WHAT TO WORK ON |
(a) List the parameters that the CHANGE CONTROL dictionary in the passage on encoding network packets can mark as changed between the first and second request.
(b) Continue the passage on encoding network packets, starting after its final sentence.

PROVIDED PASSAGE |
————————

An exemplary CHANGE CONTROL dictionary 900 suitable for encoding
change packets is depicted in FIG. 9. The depicted CHANGE CONTROL
dictionary 900 includes predefined values 901-905 and corresponding
field indicators 911-915 to specify which of five parameters in the
second request differs from the first request. CHANGE CONTROL
dictionary 900 is suitable for indicating a changed request type
(911), targeted URL (912), HTTP version (913), Host (914), and/or
User/Agent (915). Using the concept of control flows and change
encodings, method 100 achieves even further efficiencies in
condensing the representation of packets within a flow. To
illustrate, the request that is generated by the client following
receipt of the packet containing the response code 302 is encoded
as a 5-bit encoding with appended text or compressed text
indicating the URL. Returning to FIG. 1, encodings that are part of
a common network flow are stored (block 135) as a flow data
structure (superflow) in network flow encoding storage 400 so that
the packets in the network flow can later be recreated.
Alternatively, superflows can be analyzed and streamlined by
eliminating the packets corresponding to requests that were
ultimately redirected or that otherwise resulted in the generation
of additional requests.
[0059] After the packet and flow encodings are generated and
stored, a suitable application program may access the stored
encodings for a variety of reasons. In one application, the stored
encoding is accessed for purposes of analyzing and reporting
statistics about the packets that are represented by the data.
These statistics might include, as examples, the percentage of
packets that are GET requests, the percentage of requests issuing
from a specified host, etc. This application would have access to
and an understanding of the dictionaries that would enable the
program to interpret the stored encodings. The application may
further include the ability to modify the stored encodings. This
ability, for example, would enable a user to alter the composition
of packets that are represented by the stored encodings. The
ability to edit the stored encoding would preferably include an
intervening graphical user interface that would present data
regarding the packets to the user to enable the user to edit the
stored encodings in a readable format. The user would be able to
change a GET request to a POST request (for example) by replacing
the text "GET" with "POST" in an appropriate field of the GUI
thereby relieving the user of needing to have an understanding of
the bit-by-bit or other implementation of the encodings.

————————

DATA BELOW |

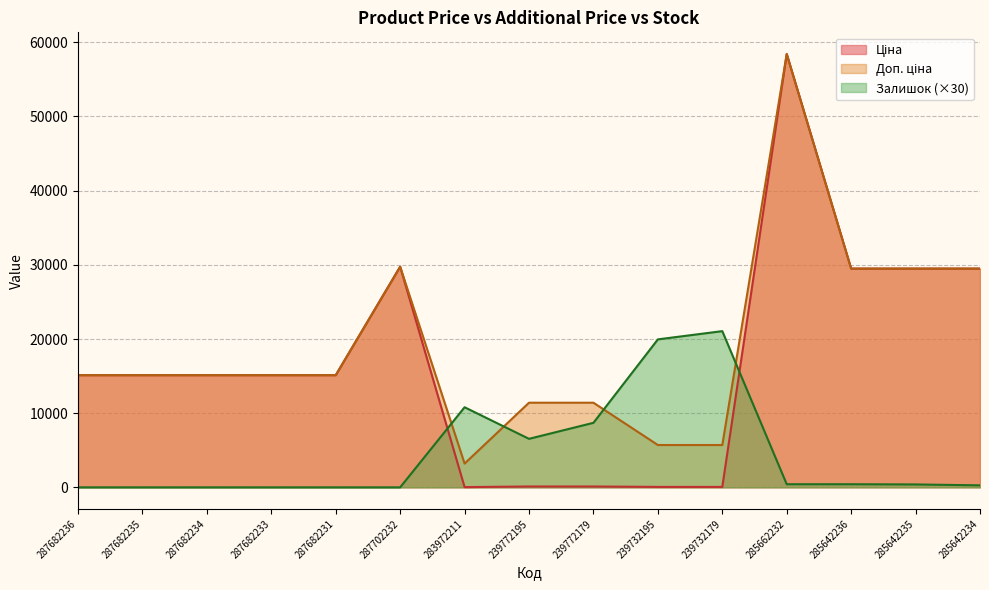

Reading left to right, what are all the values shown in this chart?

Ціна: 287682236=15120.0	287682235=15120.0	287682234=15120.0	287682233=15120.0	287682231=15120.0	287702232=29747.2	283972211=32.0	239772195=114.1	239772179=114.1	239732195=57.0	239732179=57.0	285662232=58426.5	285642236=29491.5	285642235=29491.5	285642234=29491.5
Доп. ціна: 287682236=15120.0	287682235=15120.0	287682234=15120.0	287682233=15120.0	287682231=15120.0	287702232=29747.2	283972211=3205.0	239772195=11410.0	239772179=11410.0	239732195=5705.0	239732179=5705.0	285662232=58426.5	285642236=29491.5	285642235=29491.5	285642234=29491.5
Залишок: 287682236=0.0	287682235=0.0	287682234=0.0	287682233=0.0	287682231=0.0	287702232=0.0	283972211=10800.0	239772195=6540.0	239772179=8700.0	239732195=19950.0	239732179=21060.0	285662232=420.0	285642236=420.0	285642235=390.0	285642234=270.0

————————

RESULTS OF THE TASKS |
(a)
- Request type
- Targeted URL
- HTTP version
- Host
- User/Agent

(b)
[0060] In still another application, the stored encodings are
retrieved and decoded for purposes of simulating packet traffic on
a computer network. In this application, one or more data
processing devices connected to a network and having access to the
stored encodings and the dictionaries retrieve stored encodings and
decode them using the dictionaries to generate protocol compliant
packets from the stored encodings. Where the protocol compliant
packets require content or other data that is not captured in the
encoded attributes, the data processing device(s) may insert random
or "dummy" data. This application is suitable for simulating packet
traffic on a computer network for purposes of testing network
equipment.
[0061] In some embodiments, retrieving stored packets, whether
encoded or not, for purposes of transmitting emulated packets may
include modifying selected information in the packets. More
specifically, selected information in a packet may be specific to
the environment in which the packet was captured and the time when
the packet was captured. This type of information is referred to
generally herein as environmental packet data or, more simply,
environmental data. In some cases, merely reproducing these
environment and time sensitive portions of a packet is inconsistent
with the goal or simulating real world traffic on the network. As
an example, many protocols implement the concept of "time to live"
(TTL). TTL is a field in a packet, set by a protocol stack when a
packet is created, that provides a mechanism for terminating
packets that are "lost." Each time a packet traverses a network
hop, the corresponding router or other network device decrements
the packet's TTL value. If the TTL value reaches zero, the packet
is terminated, deleted, or otherwise eliminated. In this manner, a
packet that would otherwise bounce back and forth in an endless
loop dies eventually. In the context of packet capture and
emulation, however, it is not necessarily desirable and may well be
undesirable to reproduce the TTL of a captured packet as the TTL
for the emulated packet. If a packet is captured when its TTL value
is close to zero, replicating the same TTL value in the emulated
packet might result in the immediate termination of the emulated
packet. In one aspect, encoding application 51 and data encoder 10
include functionality that substantively modifies packet data, as
opposed to merely compressing or encoding data, on a selective
basis to reflect the reality that emulated packets are transmitted
in a different time and context than the captured packets.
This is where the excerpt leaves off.